==== SELECTED EXTRACT

2013-10-10 08:30:33

by Ulrich Windl

[permalink] [raw]
Subject: Antw: read stalls with large RAM: transparent huges pages, dirty buffers, or I/O (block) scheduler?

I forgot to mention: CPU power is not the problem: We have 2 * 6 Cores (2 Threads each), making 24 logical CPUs...

>>> Ulrich Windl <[email protected]> schrieb am 10.10.2013 um 10:15
in Nachricht <52566237.478 : 161 : 60728>:
> Hi!
>
> We are running some x86_64 servers with large RAM (128GB). Just to imagine:
> With a memory speed of a little more than 9GB/s it takes > 10 seconds to read
> all RAM...
>
> In the past and recently we had problems with read() stalls when the kernel
> was writing back big amounts (like 80GB) of dirty buffers on a somewhat slow
> (40MB/s) device. The problem is old and well-known, it seems, but to really
> solved.
>
> One recommendation was to limit the amount of dirty buffers, which actually
> did not help to really avoid the problem, specifically if new dirty buffers
> are used as soon as they are available (i.e.: some were flushed). I had
> success with limiting the used memory (including dirty pages) with control
> groups (memory:iothrottle, SLES11 SP2), but the control framework (rccgconfig
> setting up proper rights for /sys/fs/cgroup/mem/iothrottle/tasks) is quite
> incomplete (no group write permission or ACL setup possible), so the end user
> can hardly use that.
>
> I still don't know whether read stalls are caused by the I/O channel or
> device being saturated, or whether the kernel is waiting for unused buffers
> to receive the read data, but I learned that I/O schedulers (and possibly the
> block layer optimizations) can cause extra delays, too.
>
> We had one situation where a single sector could not be read with direct I/O
> for 10 seconds.
>
> Recently we had the problem again, but it was clear that it was _not_ the
> device being overloaded, nor was it the I/O channel. The read problem was
> reported for a devioce that was almost idle, and the I/O channel (FC) can
> handle much more than the disk system can in both directions. So the problem
> seems to be inside the kernel.
>
> Oracle recommends (in article 1557478.1, without explaining the details) to
> turn off transparent huge pages. Before that I didn't think much about that
> feature. It seems the kernel is not just creating huge pages when they are
> requested explicitly (that's what I had thought), but also implicitly to
> reduce the number of pages to me managed. Collecting smaller pages to combine
> them for huge pages may also involve moving memory around (compaction), it
> seems. I still don't know whether the kernel will also try to compact dirty
> cache pages to huge pages, but we still see read stalls when there are many
> dirty pages (like when copying 400GB of data to a somewhat slow (30MB/s)
> disk.
>
> Now I wonder what the real solution to the problem (not the numerous
> work-arounds) would be. Obviously simply stopping (yield) dirty buffer flush
> to give read a chance may not be sufficient when read needs to wait for
> unused pages, especially if the disks being read from are faster than those
> being written to.
> To my understanding dirty pages have an "age" that is used to decide whether
> to flush them or not. Also the I/O scheduler seems to prefer read requests
> over write requests. What I do not know is whether a read request is sent to
> the I/O scheduler before buffer pages are assigned to the request, or after
> the pages were assigned. So a read request only has the chance to have an
> "age" once it entered the I/O scheduler, right?

========
==== DATASET CONTENT

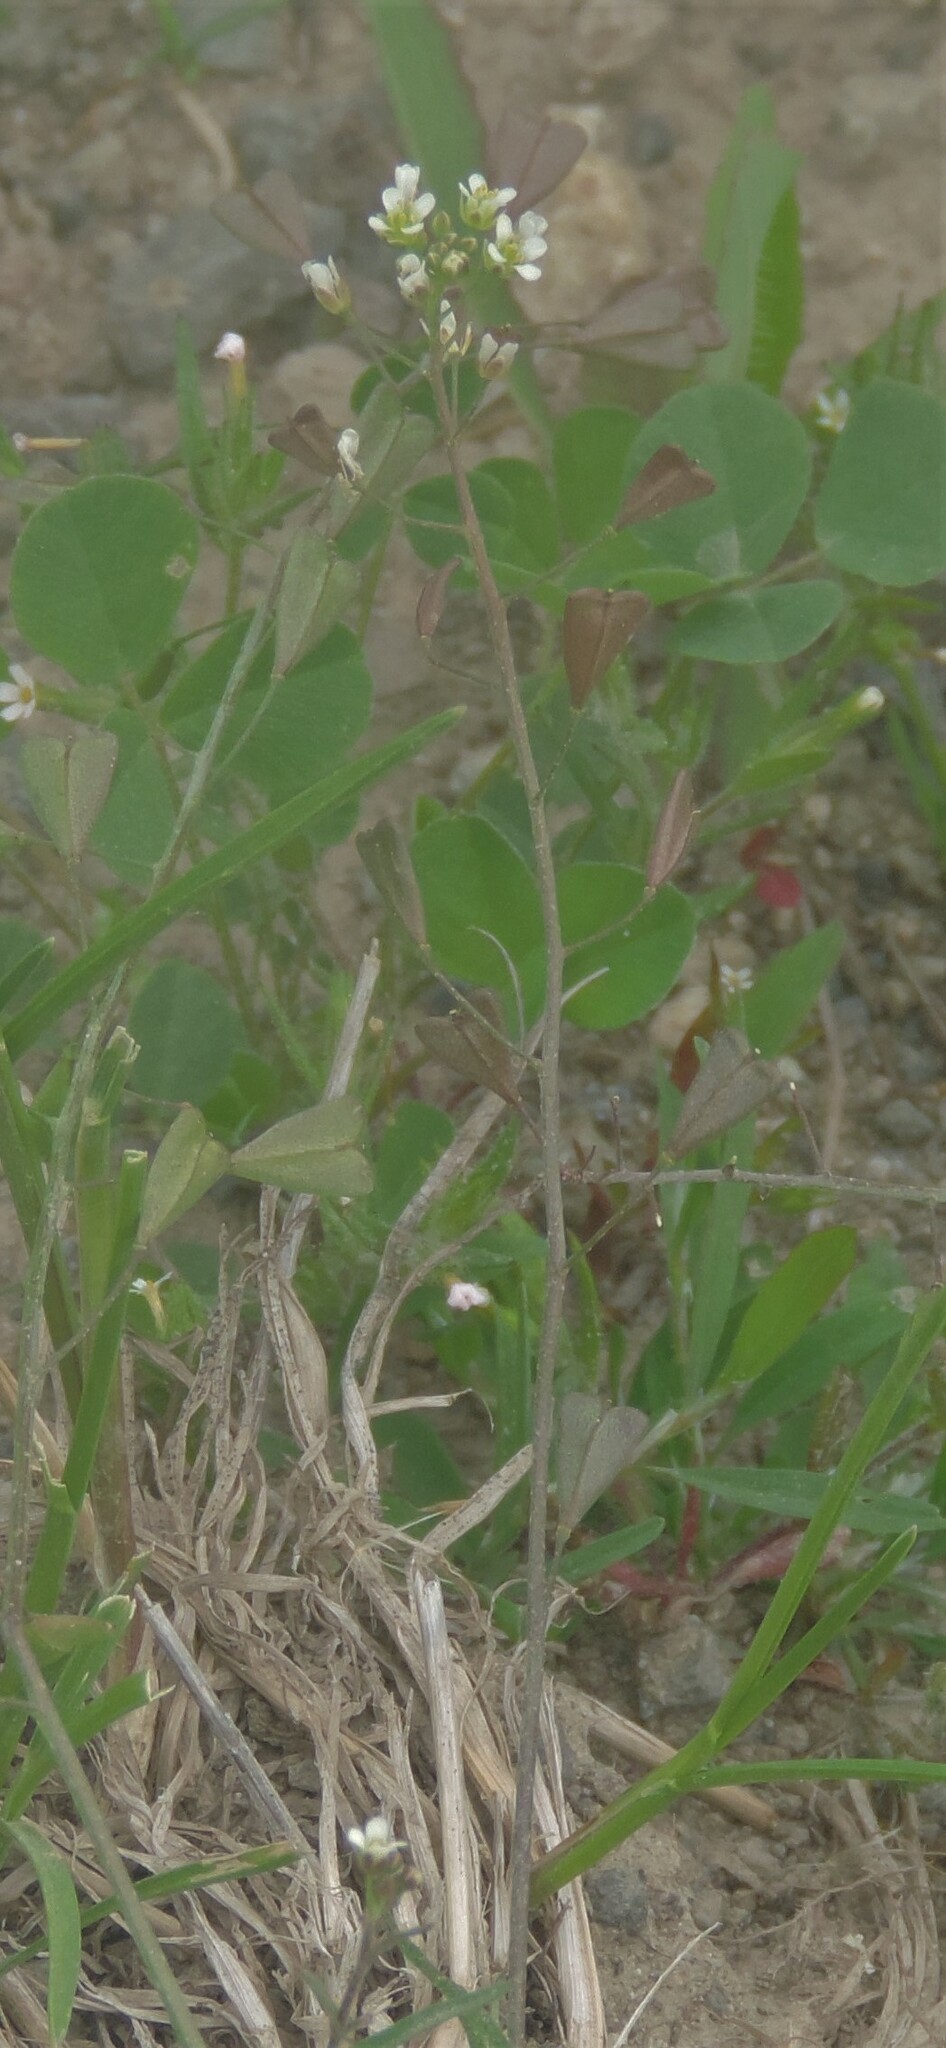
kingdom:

========
==== DATASET CONTENT

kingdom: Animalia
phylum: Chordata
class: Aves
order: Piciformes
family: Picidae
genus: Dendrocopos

========

• EXERCISE INSTRUCTIONS:
In the mailing-list post about read stalls on servers with large RAM, what feature does Oracle recommend turning off?

• TASK ANSWER:
Transparent huge pages.